**** Passage to read

Re: [openstack-dev] [Neutron] L3 agent rescheduling issue

Eugene Nikanorov Mon, 08 Jun 2015 00:26:29 -0700

Yes, 50-100 networks received by DHCP agent on startup could cause 2nd
state report to be sent seconds  after it should be sent.
In my tests, if I recall correctly, it was ~70 networks and delay between
1st and 2nd state report around 25 seconds (while 5 sec was configured)


Eugene.

On Sun, Jun 7, 2015 at 11:11 PM, Kevin Benton <[email protected]> wrote:

> Well a greenthread will only yield when it makes a blocking call like
> writing to a network socket, file, etc. So once the report_state
> greenthread starts executing, it won't yield until it makes a call like
> that.
>
> I looked through the report_state code for the DHCP agent and the only
> blocking call it seems to make is the AMQP report_state call/cast itself.
> So even with a bunch of other workers, the report_state thread should get
> execution fairly quickly since most of our workers should yield very
> frequently when they make process calls, etc. That's why I assumed that
> there must be something actually stopping it from sending the message.
>
> Do you have a way to reproduce the issue with the DHCP agent?
>
> On Sun, Jun 7, 2015 at 9:21 PM, Eugene Nikanorov <[email protected]>
> wrote:
>
>> No, I think greenthread itself don't do anything special, it's just when
>> there are too many threads, state_report thread can't get the control for
>> too long, since there is no prioritization of greenthreads.
>>
>> Eugene.
>>
>> On Sun, Jun 7, 2015 at 8:24 PM, Kevin Benton <[email protected]> wrote:
>>
>>> I understand now. So the issue is that the report_state greenthread is
>>> just blocking and yielding whenever it tries to actually send a message?
>>>
>>> On Sun, Jun 7, 2015 at 8:10 PM, Eugene Nikanorov <
>>> [email protected]> wrote:
>>>
>>>> Salvatore,
>>>>
>>>> By 'fairness' I meant chances for state report greenthread to get the
>>>> control. In DHCP case, each network processed by a separate greenthread, so
>>>> the more greenthreads agent has, the less chances that report state
>>>> greenthread will be able to report in time.
>>>>
>>>> Thanks,
>>>> Eugene.
>>>>
>>>> On Sun, Jun 7, 2015 at 4:15 AM, Salvatore Orlando <[email protected]>
>>>> wrote:
>>>>
>>>>> On 5 June 2015 at 01:29, Itsuro ODA <[email protected]> wrote:
>>>>>
>>>>>> Hi,
>>>>>>
>>>>>> > After trying to reproduce this, I'm suspecting that the issue is
>>>>>> actually
>>>>>> > on the server side from failing to drain the agent report state
>>>>>> queue in
>>>>>> > time.
>>>>>>
>>>>>> I have seen before.

********

Job 1:
Answer these from the thread:
(a) In Eugene's tests, about how many networks were involved?
(b) Which blocking call did Kevin find in the report_state code for the DHCP agent?
(c) In the DHCP case, what processes each network?
The thread above and the rows below come from unrelated sources.

**** Records provided

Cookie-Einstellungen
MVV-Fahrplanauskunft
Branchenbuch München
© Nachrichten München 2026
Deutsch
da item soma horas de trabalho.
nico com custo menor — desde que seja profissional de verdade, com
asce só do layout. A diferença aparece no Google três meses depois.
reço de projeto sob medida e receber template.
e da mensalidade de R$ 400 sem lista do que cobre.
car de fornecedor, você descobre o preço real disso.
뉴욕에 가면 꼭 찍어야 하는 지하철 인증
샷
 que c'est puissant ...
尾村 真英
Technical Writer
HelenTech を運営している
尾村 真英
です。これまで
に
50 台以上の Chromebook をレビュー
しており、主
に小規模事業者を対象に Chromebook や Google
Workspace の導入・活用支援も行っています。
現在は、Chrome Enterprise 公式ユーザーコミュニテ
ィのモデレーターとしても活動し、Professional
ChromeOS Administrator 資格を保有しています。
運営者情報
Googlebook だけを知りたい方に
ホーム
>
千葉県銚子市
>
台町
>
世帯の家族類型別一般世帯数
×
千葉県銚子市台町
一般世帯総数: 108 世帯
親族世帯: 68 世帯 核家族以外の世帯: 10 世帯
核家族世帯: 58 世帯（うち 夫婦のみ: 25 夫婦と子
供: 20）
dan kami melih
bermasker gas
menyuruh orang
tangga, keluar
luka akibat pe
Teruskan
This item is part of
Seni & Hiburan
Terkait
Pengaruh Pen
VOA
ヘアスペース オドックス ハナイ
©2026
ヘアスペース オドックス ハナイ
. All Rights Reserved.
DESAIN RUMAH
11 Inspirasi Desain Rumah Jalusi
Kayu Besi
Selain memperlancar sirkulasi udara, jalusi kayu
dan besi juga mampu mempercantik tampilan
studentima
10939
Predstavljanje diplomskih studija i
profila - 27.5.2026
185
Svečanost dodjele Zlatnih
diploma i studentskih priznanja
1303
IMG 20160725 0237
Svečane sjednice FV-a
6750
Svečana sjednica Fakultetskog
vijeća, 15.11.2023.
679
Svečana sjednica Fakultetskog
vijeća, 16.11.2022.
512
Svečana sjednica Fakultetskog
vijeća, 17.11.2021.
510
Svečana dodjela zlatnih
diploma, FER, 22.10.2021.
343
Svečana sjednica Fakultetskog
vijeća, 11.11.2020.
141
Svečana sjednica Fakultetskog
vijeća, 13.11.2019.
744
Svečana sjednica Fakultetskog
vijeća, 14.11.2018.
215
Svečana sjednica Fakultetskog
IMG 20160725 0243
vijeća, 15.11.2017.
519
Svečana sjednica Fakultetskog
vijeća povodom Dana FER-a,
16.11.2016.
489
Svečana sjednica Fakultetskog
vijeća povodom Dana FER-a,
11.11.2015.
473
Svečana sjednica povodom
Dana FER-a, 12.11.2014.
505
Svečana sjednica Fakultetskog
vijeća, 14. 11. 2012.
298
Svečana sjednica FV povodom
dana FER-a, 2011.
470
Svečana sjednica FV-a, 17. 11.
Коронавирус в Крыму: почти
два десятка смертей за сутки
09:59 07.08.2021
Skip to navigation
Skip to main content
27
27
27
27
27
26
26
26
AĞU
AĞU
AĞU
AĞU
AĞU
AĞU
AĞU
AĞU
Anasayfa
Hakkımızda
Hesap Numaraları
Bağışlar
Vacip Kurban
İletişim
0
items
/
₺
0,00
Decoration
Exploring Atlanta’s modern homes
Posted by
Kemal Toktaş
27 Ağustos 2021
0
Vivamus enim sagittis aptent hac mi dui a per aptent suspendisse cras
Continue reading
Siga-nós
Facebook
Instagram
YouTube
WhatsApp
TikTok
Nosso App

********

Job 2: Swap "München" for "Munich" in the rows from the first one through the line holding "asce só do layout.", inclusive, and write out those lines with nothing else changed.

Answer section 1:
(a) About 70 networks.
(b) The AMQP report_state call/cast itself.
(c) A separate greenthread.

Answer section 2:
Cookie-Einstellungen
MVV-Fahrplanauskunft
Branchenbuch Munich
© Nachrichten Munich 2026
Deutsch
da item soma horas de trabalho.
nico com custo menor — desde que seja profissional de verdade, com
asce só do layout. A diferença aparece no Google três meses depois.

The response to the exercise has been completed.